Генри Камнор уже сидел в машине, его тучные телеса растеклись по заднему сиденью в широких складках рубашки от «Тернбулл и Ассер», так что свободной оставалась только узенькая полоска кожаной обивки. Усаживаясь рядом, я чувствовал себя Кэрри Фишер под боком у Джаббы Хатта. С Генри я был чуть-чуть знаком, судьба распорядилась так, что мы учились в одной школе, только в разные годы, и это служило мне некоторой защитой от его избранности, правда очень слабой. В любом случае я знал, чего от него можно ожидать, потому что Эдит с большим юмором описала мне свое «первое свидание» с Чарльзом.
Слева от водителя сидел еще один пассажир, которого мне бегло представили как Томми Уэйнрайта, и я узнал в нем одного быстро восходящего парламентария, если в то время вообще можно было говорить о парламентских успехах применительно к тори. Насколько я помню – из резюме, которые так любят помещать в воскресных выпусках газет с цветными иллюстрациями, – он был младшим сыном пэра от внутренних графств, и потому было несколько неожиданно, что он оказался среди счастливчиков, кому улыбнулась судьба в лице миссис Тэтчер – она не особо жаловала аристократию. Он был высокого роста, чтобы не сказать долговязый, его круглое лицо выражало неизменное дружелюбие, а волосы уже начали редеть. В целом он выглядел так, будто уже сейчас готовился стать старым хрычом, но позже мне довелось узнать, что это не тот случай. Он обернулся ко мне, поздоровался и с улыбкой пожал мне руку, чем сразу же на три очка опередил неприступного Генри, и мы тронулись в путь.

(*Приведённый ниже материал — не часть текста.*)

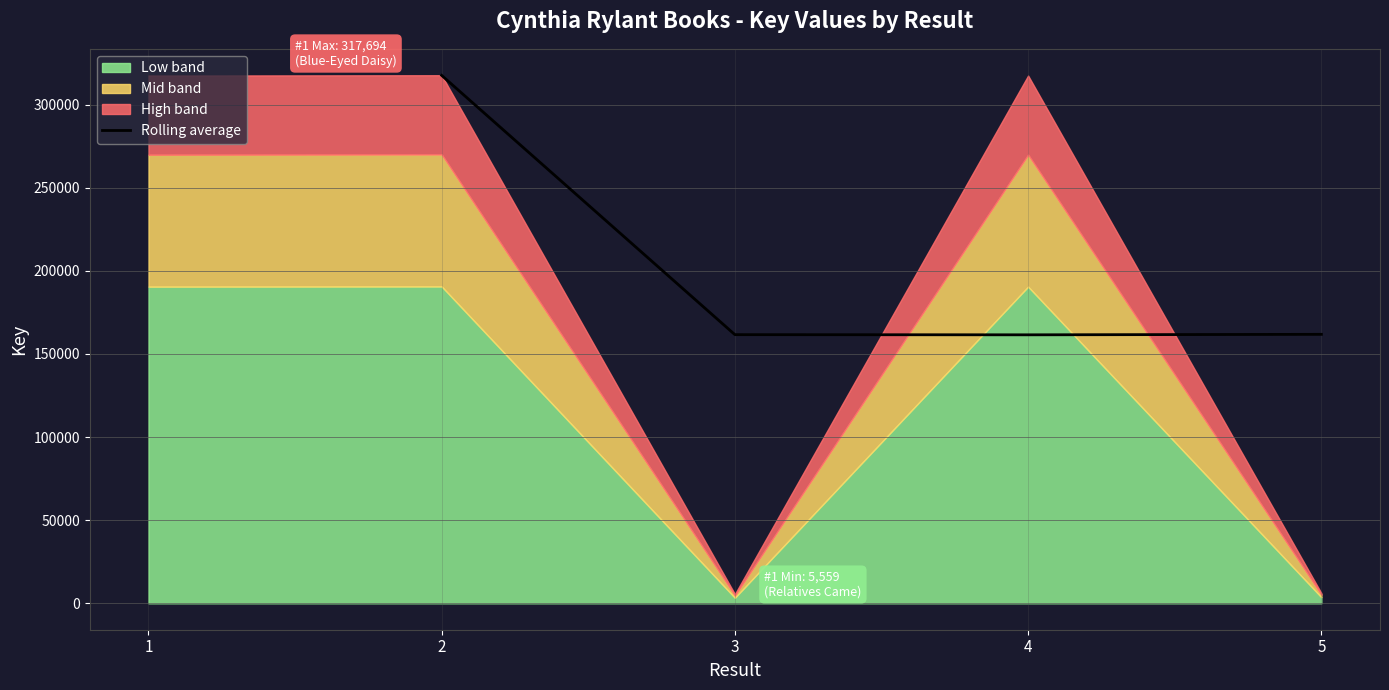

What is the value of the 3rd point from the left?

161528.0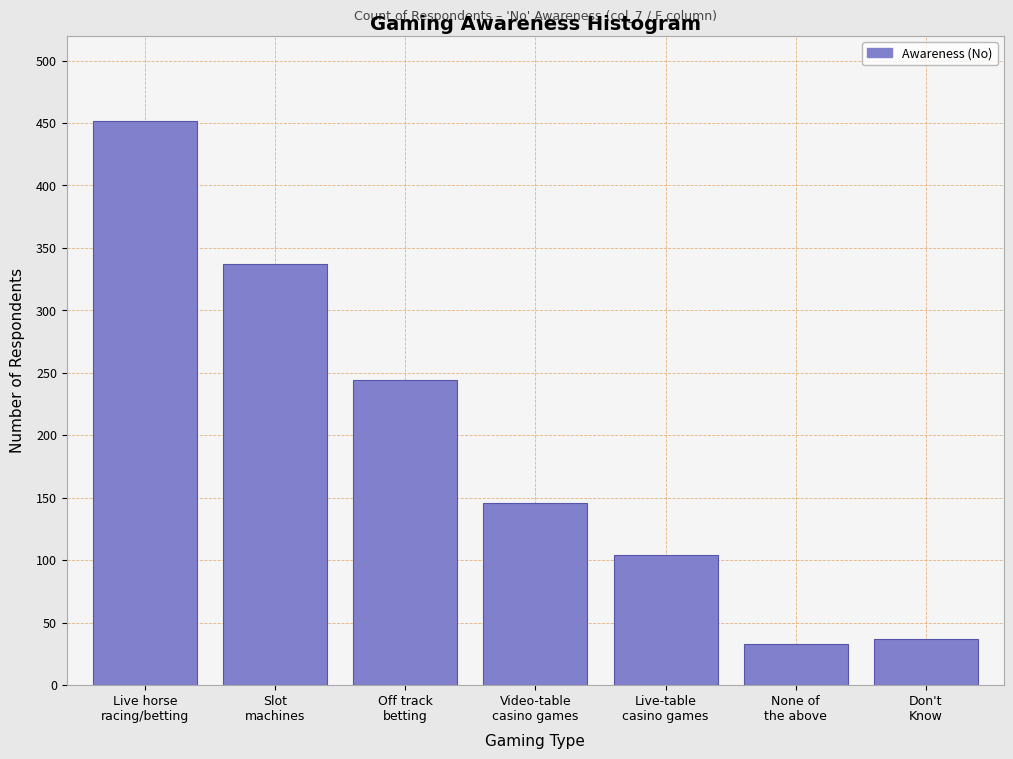

Reading right to left, list all the values displayed in this chart.

37	33	104	146	244	337	452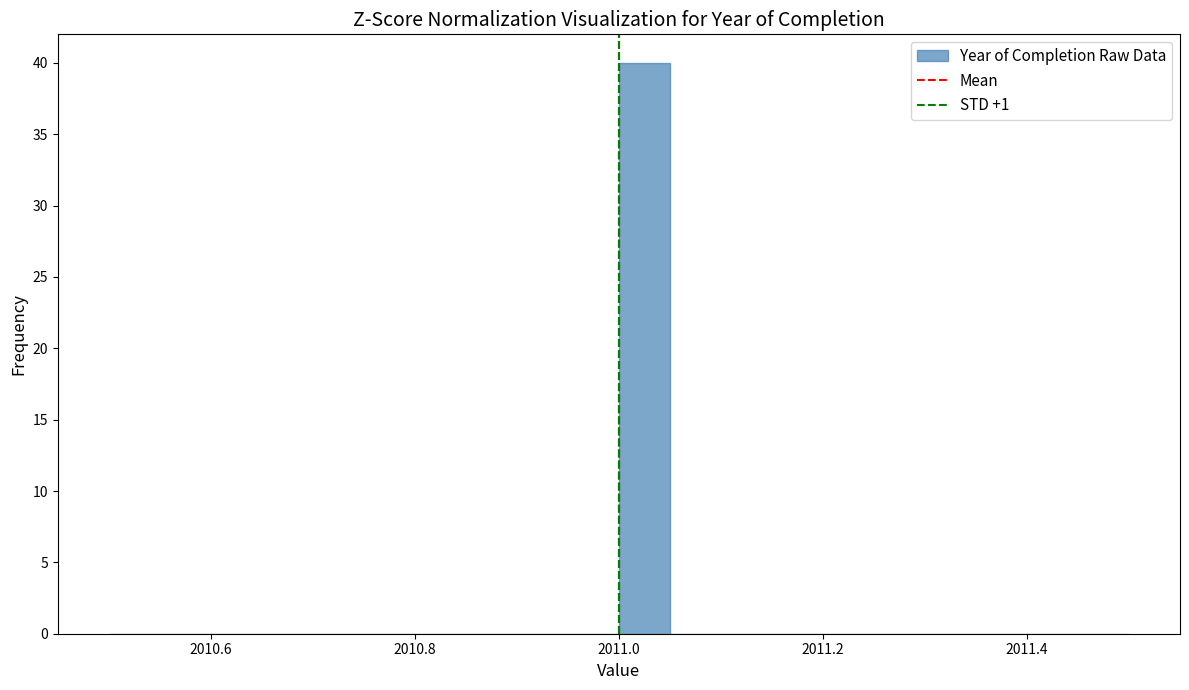

Read against the x-axis, roughly where is the centre of the tallest bar?

2011.02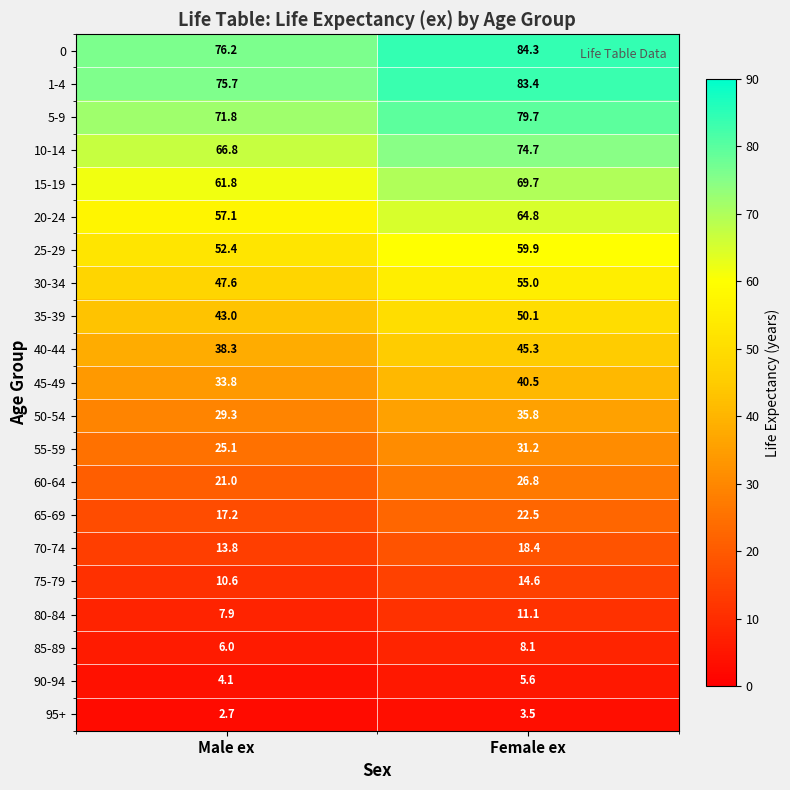

True or false: 25-29 has a value of 52.4 at Male ex.

True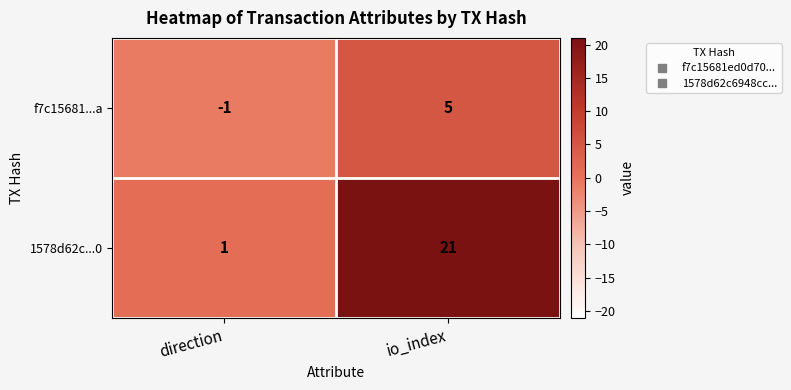

Rank the series by their maximum value, from highest to lowest.

1578d62c...0, f7c15681...a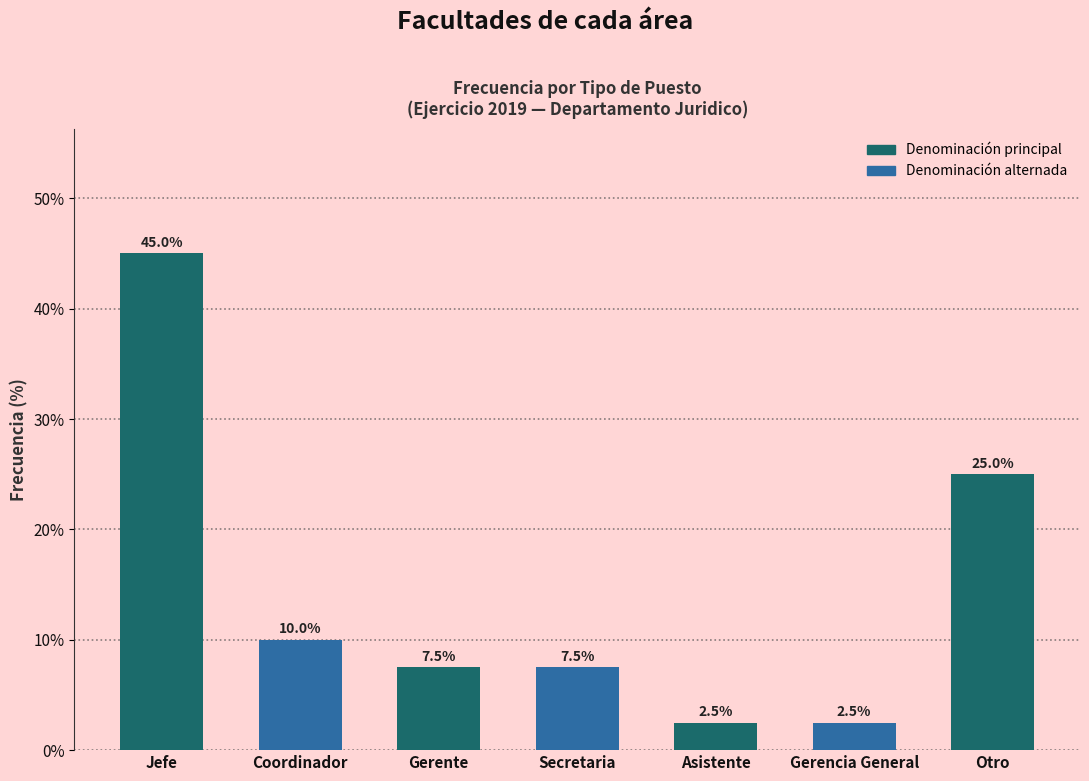

Reading right to left, transcribe all the data shown in this chart.

Otro=25.0	Gerencia General=2.5	Asistente=2.5	Secretaria=7.5	Gerente=7.5	Coordinador=10.0	Jefe=45.0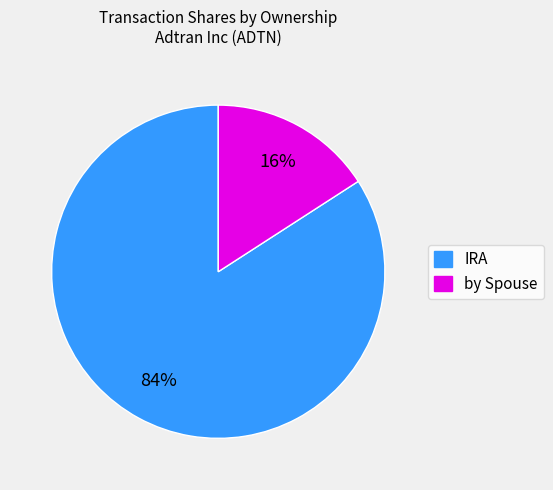

Is there a majority slice in this chart?

Yes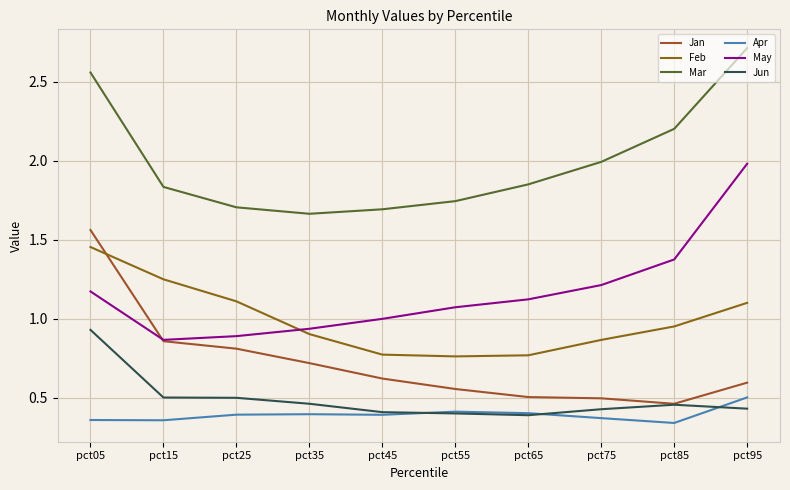

What is the value of the Feb point at the 1st from the left?

1.5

По дороге в аэропорт мы говорили о политике, и меня немало позабавил контраст между двумя моими спутниками. Томми привел несколько причин, почему дела консерваторов так плохи. Все они в целом были достаточно разумны, и их вполне стоило обсудить, но Камнор выдал в ответ ворох нелепых утверждений, все до единого самодовольные и безнадежно старомодные. Скорее всего, он перенял их от своего покойного отца (вместе с манерой одеваться) и даже не дал себе труда над ними задуматься. Чувствуя, что тоже должен внести свою лепту, я заметил, что непохоже, чтобы упомянутая партия особенно ловко строила свои отношения с людьми искусства.
Камнор наклонился ко мне всей своей тушей:
– Дорогой мой, сколько человек составляют то, что вы называете людьми искусства? Речь идет о тысячах, а не о сотнях тысяч или миллионах. Знаете, сколько человек входят в Профсоюз транспортных и неквалифицированных рабочих? Взгляните в лицо фактам – нравится вам или нет, но те, кого вы зовете людьми искусства, ничего не значат. – Он удовлетворенно откинулся на спинку сиденья, не сомневаясь, что убедил нас в своей правоте.
– Сорок миллионов людей каждый вечер включают телевизоры, чтобы узнать, что им думать, – вставил Томми. – Что может быть важнее?
Никого из нас обсуждаемый вопрос не волновал, но Генри явно раздражало, что Томми встал на мою сторону. Он, видимо, разделял распространенное среди наименее умных представителей его класса заблуждение, будто по любому вопросу, от портвейна до эвтаназии, существует некое «здравое» мнение, и достаточно только его озвучить, чтобы победа осталась за тобой. Так как обычно они общаются только с теми, кто разделяет их взгляды, с победой особых трудностей не возникает. Томми Уэйнрайт, отказавшись играть по его правилам, рисковал: неповоротливый ум Генри Камнора мог прийти к заключению, что с тех пор, как Томми занялся политикой, его уже нельзя назвать джентльменом в полном смысле этого слова, – классическая реакция на любую оригинальную мысль.